In ILSpy at least, this happens when you try to expand the node representing an embedded assembly in the ILSpy UI. That's where the PackageFolderTreeNode.LoadChildrenForFolder method gets invoked, and there's some specific logic in there to handle dlls (I think folders are only relevant for resources - not for embedded assemblies).

This is where the offsets for bundled assemblies that were collected from the package manifest are used to load the bundled assemblies from memory - which happens in LoadedPackage.ResolveFileName(string name).

There's a bit of inception going on at this point. The LoadedAssembly constructor is called. One of the parameters that gets passed in is Task.Run(entry.TryOpenStream)... In the case of bundled assemblies, the concrete implementaion of TryOpenStream that gets called is eventually BundleEntry.TryOpenStream.
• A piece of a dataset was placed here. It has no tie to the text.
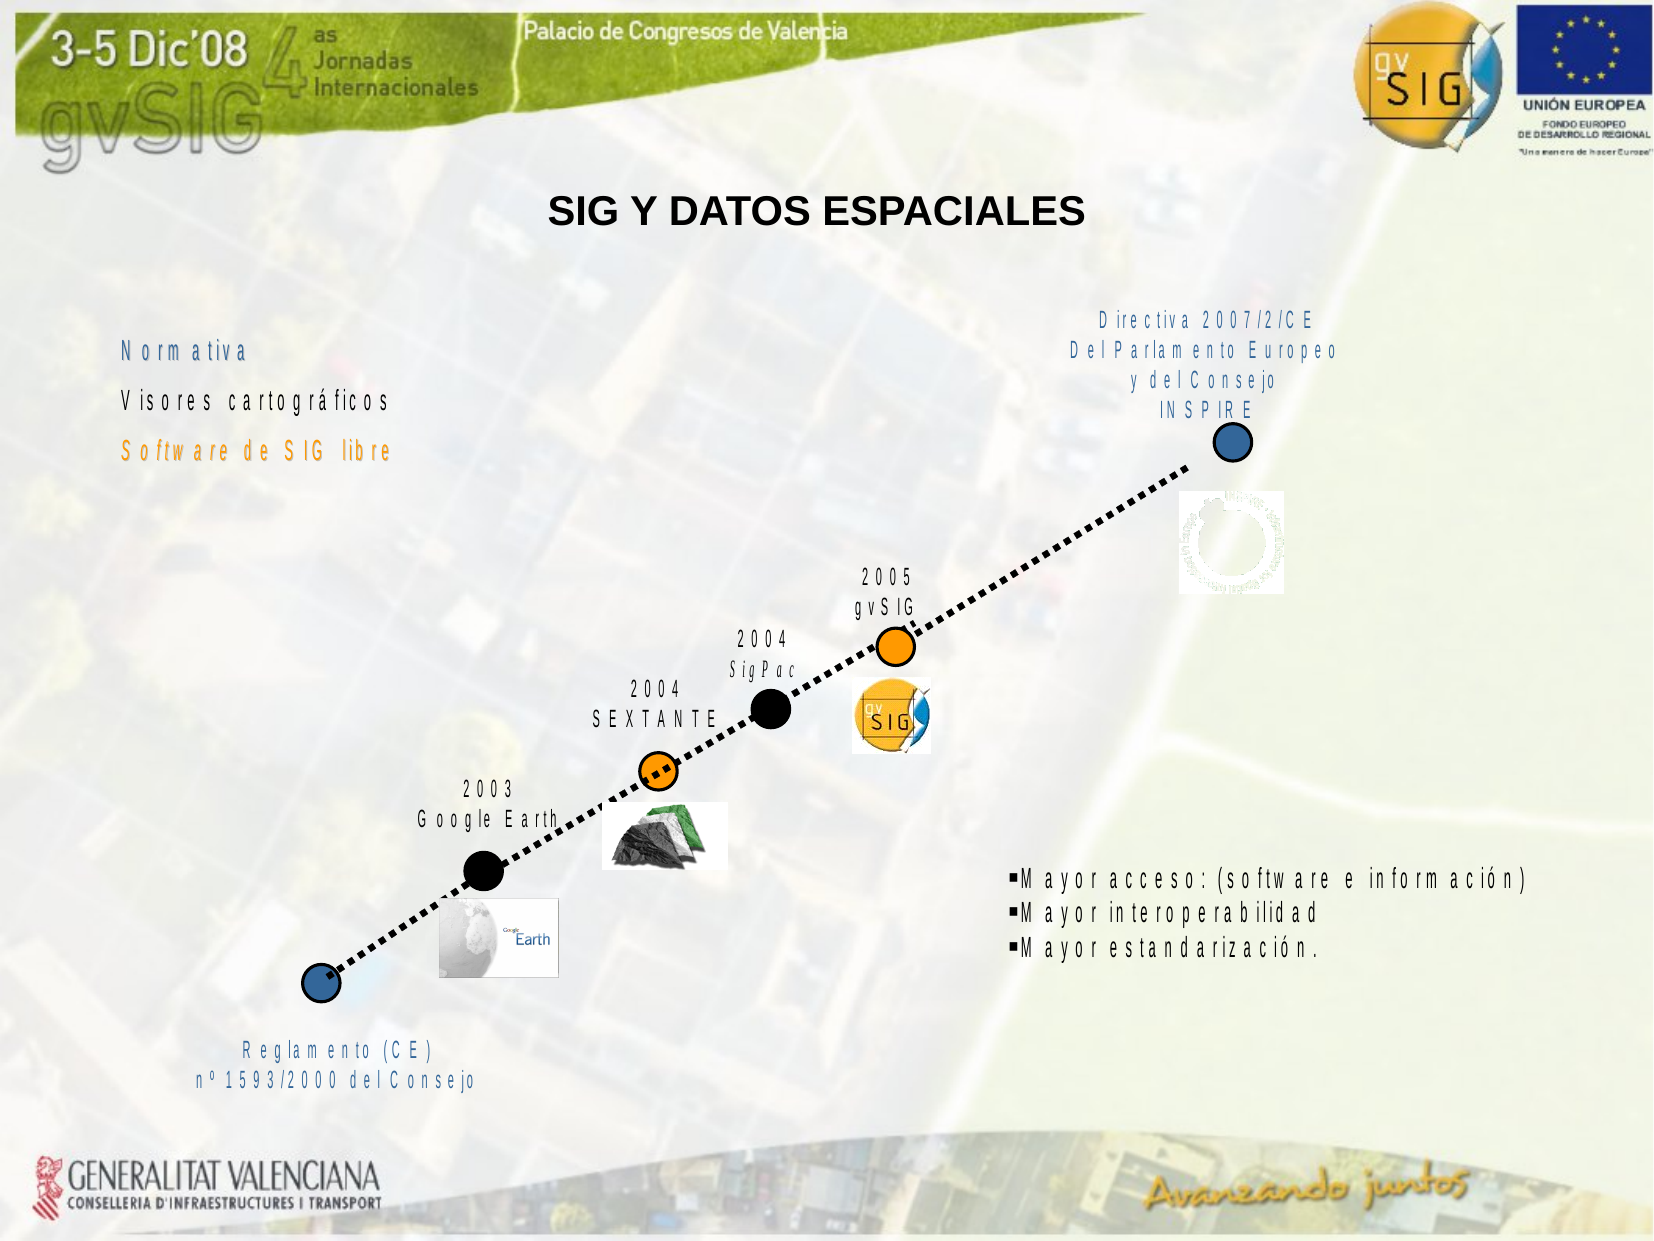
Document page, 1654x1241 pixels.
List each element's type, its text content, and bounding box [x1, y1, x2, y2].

picture [0, 0, 1654, 1241]
text_box SIG Y DATOS ESPACIALES [532, 180, 1101, 250]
This method is critical as it's where the logic to decompress bundles is implemented, if necessary. Otherwise, if the assembly hasn't been bundled compressed, a plain vanilla UnmanagedMemoryStream gets returned starting at the appropriate entry offset.

Finally, once that Task completes and hands back a stream for the assembly we want, this gets used in the LoadedAssembly constructor in a call to LoadAsync... which is the same method that loaded our single file executable... only this time, the branch of code that gets executed is not that dealing with bundles but the one that loads vanilla assemblies from a memory stream.

Thankfully, ILSpy also has an MIT License... so it'd be OK to copy/reuse whichever bits of this logic were appropriate.

mattjohnsonpint commented 1 year ago

Sounds like we're on the right path. Cool!

Thankfully, ILSpy also has an MIT License... so it'd be OK to copy/reuse whichever bits of this logic were appropriate.

If we are just learning from ILSpy and using the same approach, that's fine. If you actually need to copy code from the ILSpy project, please put it in its own subdirectory and add an attribution file. For example, see /src/Sentry/Internal/FastSerialization - which is another bit of code we've internalized. Thanks.